CONTROLE DE CONSTITUCIONALIDADE NO RIO GRANDE DO NORTE
QUAL O PERFIL DAS ADI’s NO TJRN?
Palavras-chave:
Controle de constitucionalidade estadual, Ação Direta de Inconstitucionalidade, Tribunal de Justiça do Rio Grande do Norte, Perfil da Judicialização.Resumo
Este trabalho se insere num contexto em que se busca fortalecer o debate sobre a justiça constitucional brasileira, especialmente no que se refere à autonomia e ao papel dos tribunais estaduais dentro da arquitetura federativa. Diante desse cenário, este artigo tem como objetivo identificar padrões nas Ações Diretas de Inconstitucionalidade (ADIs) ajuizadas no Tribunal de Justiça do Rio Grande do Norte (TJRN), oferecendo uma compreensão crítica e fundamentada sobre a atuação desse tribunal no sistema de justiça constitucional estadual. O texto é de cunho teórico e empírico.

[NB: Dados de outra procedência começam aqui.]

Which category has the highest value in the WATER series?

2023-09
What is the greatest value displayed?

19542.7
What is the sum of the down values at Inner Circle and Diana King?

A parte teórica dialoga com autores e textos normativos do controle concentrado de constitucionalidade no Brasil. A parte empírica volta-se à análise do perfil das ADIs ajuizadas no TJRN, acessadas via Processo Judicial Eletrônico (PJe), com foco nas seguintes categorias: autores das ações, temas impugnados, resultados dos julgamentos, composição dos quóruns e tempo médio de tramitação. Observou-se que o controle concentrado no TJRN tem como principais características a baixa pluralidade de temas e autores, bem como grande morosidade processual. Soma-se a isso o protagonismo do Ministério Público no ajuizamento das demandas e a concentração em temas institucionais, emergindo como uma atuação que negligencia a pluralidade do potencial democrático da jurisdição constitucional. Portanto, é urgente buscar a superação do déficit de agilidade, bem como ampliar a participação de novos atores no ajuizamento de ADIs, almejando uma maior pluralidade de agentes e instituições na proteção aos direitos fundamentais em solo potiguar.